Mr. Rick James is a professional acoustician. When testifying or advocating against wind turbines, James has difficulty staying within the bounds of his actual expertise.
When he has attempted to testify at wind farm related lawsuits in the United States, his testimony has been demonstrated to be lacking in substance, his noise studies lacking in any rigor and his credentials and experience unrelated to measuring wind-related noise. He was slated to appear at the Ontario Land Tribunal (ERT) in Ontario regarding the Adelaide project and attempted to introduce testimony unrelated to acoustics. The ERT restricted his testimony strictly to matters of acoustics, eliminating most of his submission.
James also gave testimony at an ERT pertaining to the K2 Wind Huron County project. The council for the Ministry of the Environment noted:
The Approval Holder states that Mr. James has a bias against wind development and purported to give evidence beyond the scope of his expertise, and in so doing breached his obligations as an independent expert and the Tribunal’s Practice Direction for Technical and Opinion Evidence (“Practice Direction for Opinion Evidence”).
The ERT agreed:
[T]he Appellants had not established that the threshold to establish a deprivation or “serious psychological or physical harm” had been met.
James also appeared at the Armow ERT, and his testimony included areas outside of his expertise and made substantial errors:
The Tribunal considered the submissions of the parties on this issue and qualified Mr. James to given opinion evidence on matters related to acoustics and noise control engineering and wind turbines.
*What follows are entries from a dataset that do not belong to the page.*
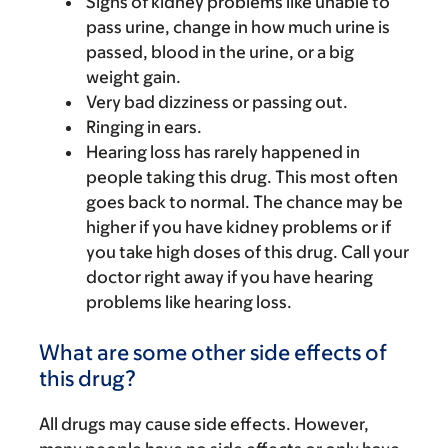
Signs of kidney problems like unable to
pass urine, change in how much urine is
passed, blood in the urine, or a big
weight gain.
Very bad dizziness or passing out.
Ringing in ears.
Hearing loss has rarely happened in
people taking this drug. This most often
goes back to normal. The chance may be
higher if you have kidney problems or if
you take high doses of this drug. Call your
doctor right away if you have hearing
problems like hearing loss.
What are some other side effects of
this drug?
All drugs may cause side effects. However,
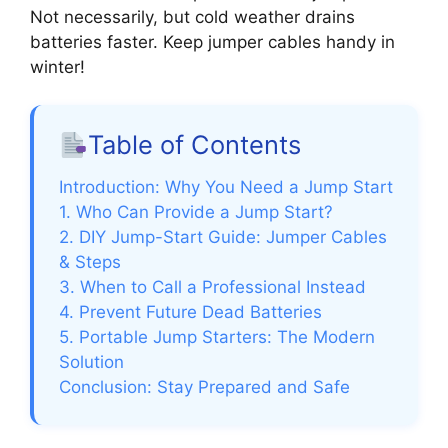
Not necessarily, but cold weather drains
batteries faster. Keep jumper cables handy in
winter!
Table of Contents
Introduction: Why You Need a Jump Start
1. Who Can Provide a Jump Start?
2. DIY Jump-Start Guide: Jumper Cables
& Steps
3. When to Call a Professional Instead
4. Prevent Future Dead Batteries
5. Portable Jump Starters: The Modern
Solution
Conclusion: Stay Prepared and Safe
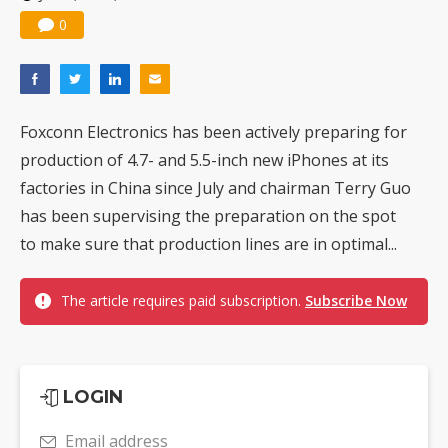
0
Foxconn Electronics has been actively preparing for
production of 4.7- and 5.5-inch new iPhones at its
factories in China since July and chairman Terry Guo
has been supervising the preparation on the spot
to make sure that production lines are in optimal...
The article requires paid subscription.
Subscribe Now
LOGIN
Email address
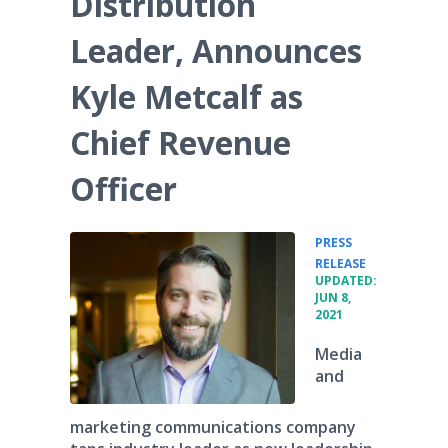
Distribution
Media Room
RSS Feeds
Leader, Announces
Support
Kyle Metcalf as
Chief Revenue
Officer
PRESS
•
RELEASE
UPDATED:
JUN 8,
2021
Media
and
marketing communications company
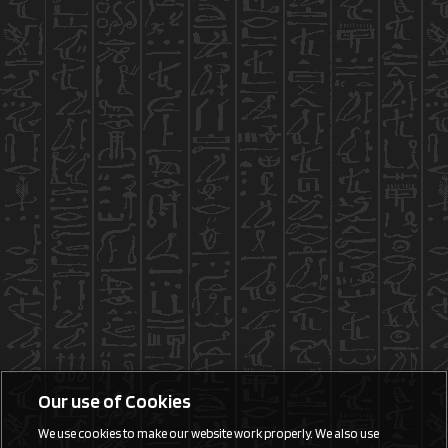
Our use of Cookies
We use cookies to make our website work properly. We also use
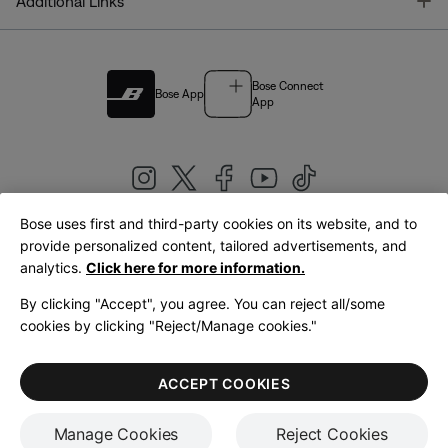
T
Additional Links
Bose Connect
Bose App
App
Bose uses first and third-party cookies on its website, and to
|
provide personalized content, tailored advertisements, and
United Kingdom
English
analytics.
Click here for more information.
By clicking "Accept", you agree. You can reject all/some
cookies by clicking "Reject/Manage cookies."
© Bose Corporation 2026
Legal
Privacy Policy
Accessibility
Cookies Notice
Terms of Sale
ACCEPT COOKIES
Terms of Use
Manage Cookies
Reject Cookies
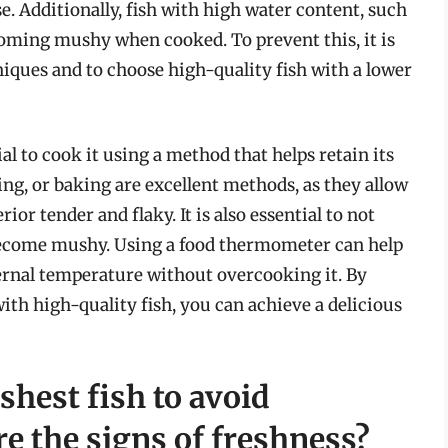
. Additionally, fish with high water content, such
ecoming mushy when cooked. To prevent this, it is
hniques and to choose high-quality fish with a lower
ial to cook it using a method that helps retain its
ing, or baking are excellent methods, as they allow
ior tender and flaky. It is also essential to not
o become mushy. Using a food thermometer can help
nternal temperature without overcooking it. By
th high-quality fish, you can achieve a delicious
shest fish to avoid
e the signs of freshness?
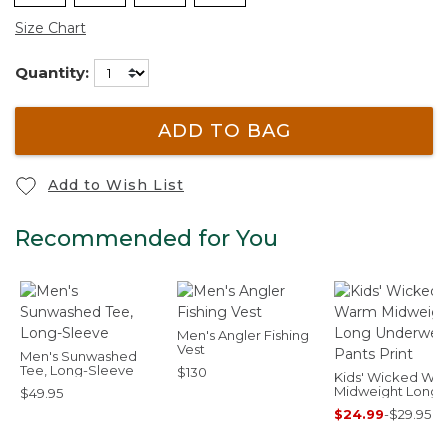
Size Chart
Quantity:
ADD TO BAG
Add to Wish List
Recommended for You
Men's Angler Fishing
Vest
Men's Sunwashed
Tee, Long-Sleeve
$130
Kids' Wicked Wa
Midweight Long
$49.95
Underwear, Pant
$24.99
-
$29.95
Print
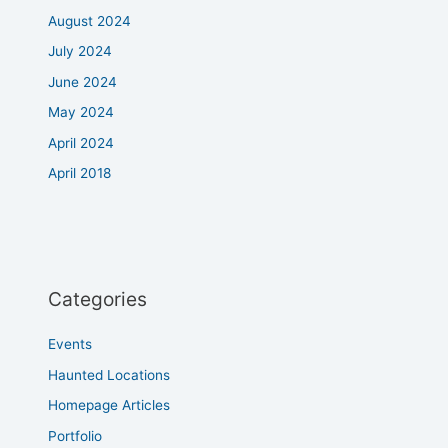
August 2024
July 2024
June 2024
May 2024
April 2024
April 2018
Categories
Events
Haunted Locations
Homepage Articles
Portfolio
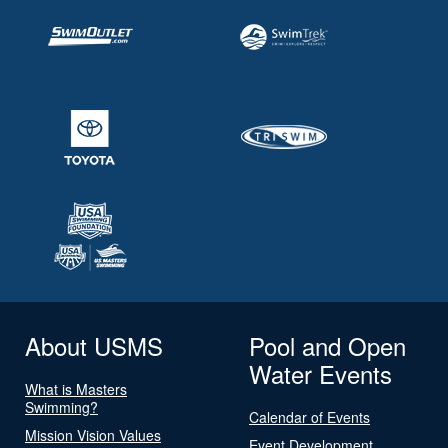
About USMS
Pool and Open
Water Events
What is Masters
Swimming?
Calendar of Events
Mission Vision Values
Event Development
The Tribunal excluded from its consideration evidence provided by Mr. James concerning the health effects of wind turbines, and epidemiology.
He is a member of the Institute of Noise Control Engineers (“INCE”), but is not certified by the INCE as an acoustical engineer, nor is he a registered professional engineer in any jurisdiction.
He did concede that he is not an epidemiologist and was not aware of the limits of the Waterloo study identified by Dr. Bigelow. He also agreed that he did not include reference to epidemiological studies that came to differing conclusions in his witness statement.
James is not a certified acoustician or a registered professional engineer, but identifies himself and sells his services as both. He is prone to hyperbole while on the witness stand. He attempts to make erroneous claims despite having been corrected in exactly the same type of ERT proceedings previously. Yet, he continues to put himself forward as an expert.